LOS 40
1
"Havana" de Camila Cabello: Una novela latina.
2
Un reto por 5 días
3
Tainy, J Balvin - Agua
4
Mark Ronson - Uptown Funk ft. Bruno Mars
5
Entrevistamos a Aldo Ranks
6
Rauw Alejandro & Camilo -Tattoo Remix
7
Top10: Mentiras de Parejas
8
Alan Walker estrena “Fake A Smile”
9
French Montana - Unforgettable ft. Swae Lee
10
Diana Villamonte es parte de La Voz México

◇ ◇ ◇ ◇ ◇ ◇ ◇

= Work instruction =
All of the material should be written out again exactly.

= Expected answer =
LOS 40
1
"Havana" de Camila Cabello: Una novela latina.
2
Un reto por 5 días
3
Tainy, J Balvin - Agua
4
Mark Ronson - Uptown Funk ft. Bruno Mars
5
Entrevistamos a Aldo Ranks
6
Rauw Alejandro & Camilo -Tattoo Remix
7
Top10: Mentiras de Parejas
8
Alan Walker estrena “Fake A Smile”
9
French Montana - Unforgettable ft. Swae Lee
10
Diana Villamonte es parte de La Voz México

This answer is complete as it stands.